* [Task requirements]:
Rewrite the records below, replacing "top-left" with "upper-left" and leaving everything else as it is. Leave out the pictures.

-- Opening Marker --

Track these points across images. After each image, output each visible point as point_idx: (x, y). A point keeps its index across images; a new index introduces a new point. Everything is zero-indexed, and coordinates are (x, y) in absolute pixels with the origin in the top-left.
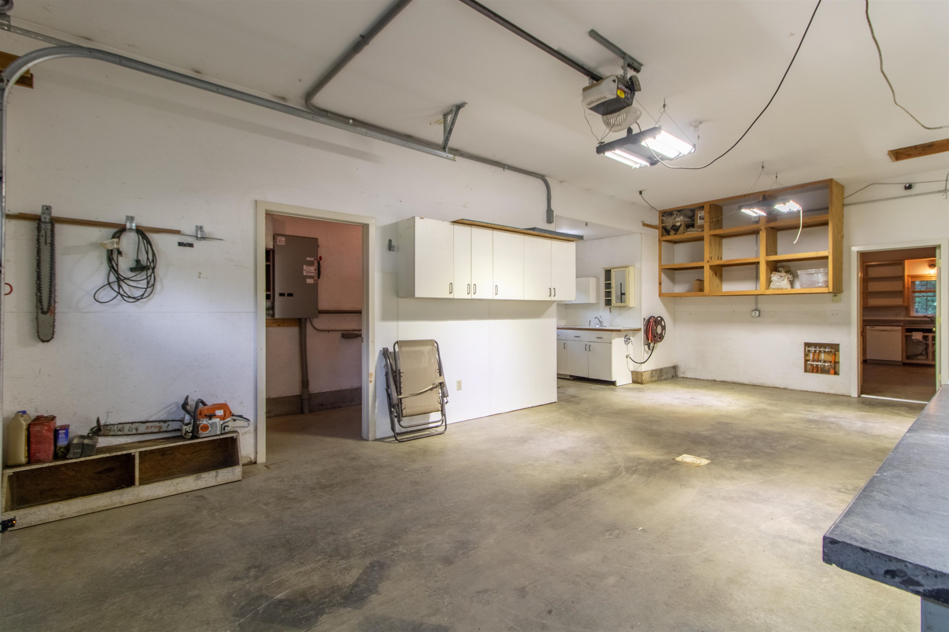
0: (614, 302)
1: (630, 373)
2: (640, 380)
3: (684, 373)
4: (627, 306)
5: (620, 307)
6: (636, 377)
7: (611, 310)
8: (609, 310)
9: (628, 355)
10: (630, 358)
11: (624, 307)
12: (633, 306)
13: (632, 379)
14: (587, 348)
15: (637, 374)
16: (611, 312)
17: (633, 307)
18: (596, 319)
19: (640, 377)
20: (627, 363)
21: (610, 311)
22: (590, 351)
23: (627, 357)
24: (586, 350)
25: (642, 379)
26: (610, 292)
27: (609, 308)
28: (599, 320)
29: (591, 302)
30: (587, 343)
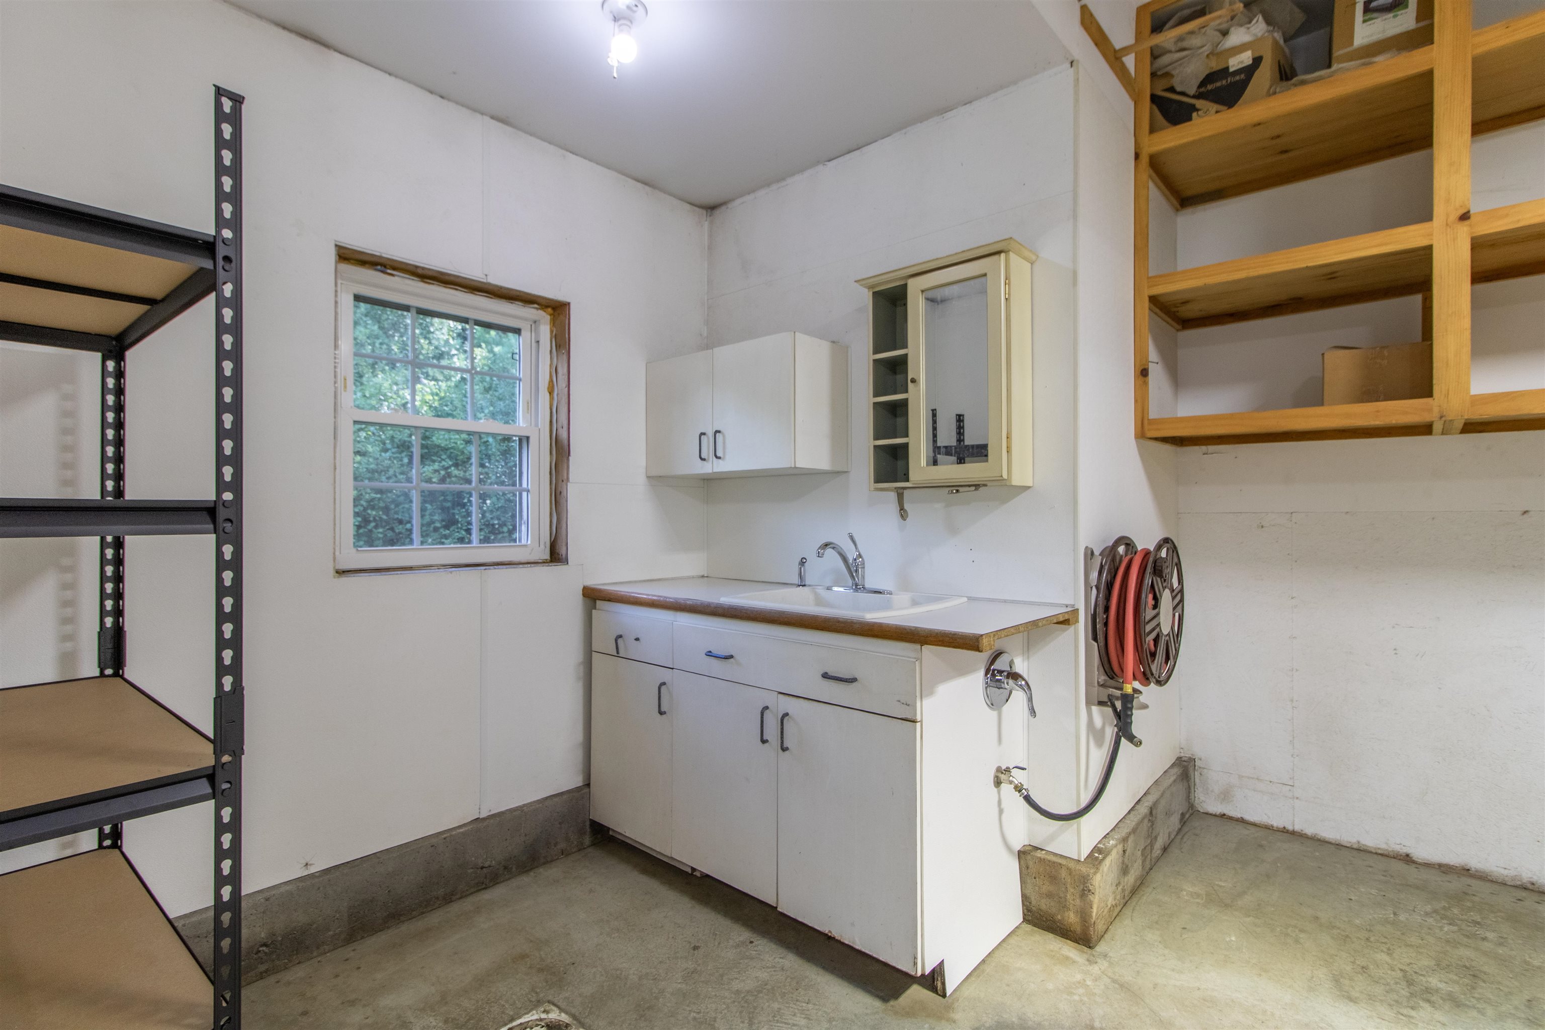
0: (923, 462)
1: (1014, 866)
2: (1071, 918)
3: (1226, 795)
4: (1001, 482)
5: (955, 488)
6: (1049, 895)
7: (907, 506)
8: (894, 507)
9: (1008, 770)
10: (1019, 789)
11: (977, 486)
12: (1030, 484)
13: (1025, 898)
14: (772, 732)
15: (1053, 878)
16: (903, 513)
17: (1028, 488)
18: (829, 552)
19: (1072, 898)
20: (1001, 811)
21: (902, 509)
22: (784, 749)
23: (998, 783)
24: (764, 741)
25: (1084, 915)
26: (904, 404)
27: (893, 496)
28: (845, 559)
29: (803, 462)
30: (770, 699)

-- Closing Marker --

* [Written response]:
Track these points across images. After each image, output each visible point as point_idx: (x, y). A point keeps its index across images; a new index introduces a new point. Everything is zero-indexed, and coordinates are (x, y) in absolute pixels with the origin in the upper-left.
0: (614, 302)
1: (630, 373)
2: (640, 380)
3: (684, 373)
4: (627, 306)
5: (620, 307)
6: (636, 377)
7: (611, 310)
8: (609, 310)
9: (628, 355)
10: (630, 358)
11: (624, 307)
12: (633, 306)
13: (632, 379)
14: (587, 348)
15: (637, 374)
16: (611, 312)
17: (633, 307)
18: (596, 319)
19: (640, 377)
20: (627, 363)
21: (610, 311)
22: (590, 351)
23: (627, 357)
24: (586, 350)
25: (642, 379)
26: (610, 292)
27: (609, 308)
28: (599, 320)
29: (591, 302)
30: (587, 343)
0: (923, 462)
1: (1014, 866)
2: (1071, 918)
3: (1226, 795)
4: (1001, 482)
5: (955, 488)
6: (1049, 895)
7: (907, 506)
8: (894, 507)
9: (1008, 770)
10: (1019, 789)
11: (977, 486)
12: (1030, 484)
13: (1025, 898)
14: (772, 732)
15: (1053, 878)
16: (903, 513)
17: (1028, 488)
18: (829, 552)
19: (1072, 898)
20: (1001, 811)
21: (902, 509)
22: (784, 749)
23: (998, 783)
24: (764, 741)
25: (1084, 915)
26: (904, 404)
27: (893, 496)
28: (845, 559)
29: (803, 462)
30: (770, 699)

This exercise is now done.